(Texto original):
# # # # # # #
Fora de Órbita

Faz uma semana que, involuntariamente, lágrimas escorrem em meu rosto quando eu menos quero. A tristeza e o medo de seguir batem à porta; então levanto, caminho para um lugar tranquilo e choro junto ao barulho ensurdecedor dos meus pensamentos.

O que aconteceu? Terei eu perdido as rédeas da minha sanidade mental?

Tudo fica intenso. Situações comuns tomam uma proporção que me fazem questionar minha capacidade de lidar com esta situação.

Sou um grande ponto de interrogação. Tomei uma decisão e quero segui-la, mas meu coração quer fazer tudo ao contrário. Você é burro?, esbravejo. Desejei, profundamente, agir mais com a razão; relembrando de tempos não tão áureos em que uma situação dessas não seria um problema.
# # # # # # #
(Tarefa A): No texto "Fora de Órbita", há quanto tempo as lágrimas escorrem pelo rosto de quem escreve?
(Tarefa B): Reproduza o trecho do texto "Fora de Órbita" que vai de "O que aconteceu?" até "seria um problema.".
(Tarefa C): Dê continuidade ao texto "Fora de Órbita", começando logo depois da última frase.

(Dados extraídos):
# # # # # # #
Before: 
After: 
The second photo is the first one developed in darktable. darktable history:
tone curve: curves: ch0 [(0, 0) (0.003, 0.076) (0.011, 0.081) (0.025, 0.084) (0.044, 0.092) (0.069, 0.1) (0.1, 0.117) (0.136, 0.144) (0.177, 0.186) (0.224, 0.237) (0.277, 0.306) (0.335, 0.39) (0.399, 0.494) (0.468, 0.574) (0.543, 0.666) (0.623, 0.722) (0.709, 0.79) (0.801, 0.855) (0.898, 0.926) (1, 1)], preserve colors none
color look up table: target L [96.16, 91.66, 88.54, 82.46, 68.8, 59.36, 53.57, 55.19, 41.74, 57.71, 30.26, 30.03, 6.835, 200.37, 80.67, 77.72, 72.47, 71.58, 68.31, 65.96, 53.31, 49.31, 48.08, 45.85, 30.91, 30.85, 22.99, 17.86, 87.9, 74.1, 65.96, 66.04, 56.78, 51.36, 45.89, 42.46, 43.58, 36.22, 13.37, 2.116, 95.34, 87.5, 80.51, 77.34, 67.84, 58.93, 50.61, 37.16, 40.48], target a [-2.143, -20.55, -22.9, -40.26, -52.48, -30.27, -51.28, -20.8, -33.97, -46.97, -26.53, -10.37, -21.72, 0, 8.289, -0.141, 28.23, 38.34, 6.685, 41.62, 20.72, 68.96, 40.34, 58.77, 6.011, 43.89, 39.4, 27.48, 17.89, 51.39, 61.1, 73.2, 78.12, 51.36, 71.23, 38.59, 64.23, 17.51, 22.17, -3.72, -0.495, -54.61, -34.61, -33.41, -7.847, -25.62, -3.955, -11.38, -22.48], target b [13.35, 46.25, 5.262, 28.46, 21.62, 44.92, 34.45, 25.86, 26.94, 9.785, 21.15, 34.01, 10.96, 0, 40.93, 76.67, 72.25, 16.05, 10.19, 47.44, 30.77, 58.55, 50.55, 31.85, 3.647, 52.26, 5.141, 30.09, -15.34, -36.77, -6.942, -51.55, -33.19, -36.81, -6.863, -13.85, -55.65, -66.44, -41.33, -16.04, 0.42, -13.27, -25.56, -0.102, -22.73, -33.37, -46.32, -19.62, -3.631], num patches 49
# # # # # # #
(Resposta esperada A): Há uma semana.

(Resposta esperada B):
O que aconteceu? Terei eu perdido as rédeas da minha sanidade mental?

Tudo fica intenso. Situações comuns tomam uma proporção que me fazem questionar minha capacidade de lidar com esta situação.

Sou um grande ponto de interrogação. Tomei uma decisão e quero segui-la, mas meu coração quer fazer tudo ao contrário. Você é burro?, esbravejo. Desejei, profundamente, agir mais com a razão; relembrando de tempos não tão áureos em que uma situação dessas não seria um problema.

(Resposta esperada C):
Mas eu me orgulho do que sou e perdoo minhas falhas. Me orgulho das feridas que tenho e de todas as batalhas que enfrentei. Me orgulho das crises de ansiedade que me paralisaram e me perdoo pelas vezes em que dormi fora de casa para não mostrar minhas fragilidades à minha família. Me orgulho das noites mal dormidas e me perdoo pelas vezes em que desisti e me entreguei à profunda tristeza.

Tudo isso me tornou uma pessoa mais madura, consciente de aonde eu posso chegar e fazer por mim.

Ainda estou em pedaços, com a cabeça cheia de questões e medos esperando o momento para dar o bote, mas quer saber, eu vou enfrentar essa. Eu venci uma vez e vou vencer de novo, e de novo, e de novo. Tantas vezes quanto forem necessárias!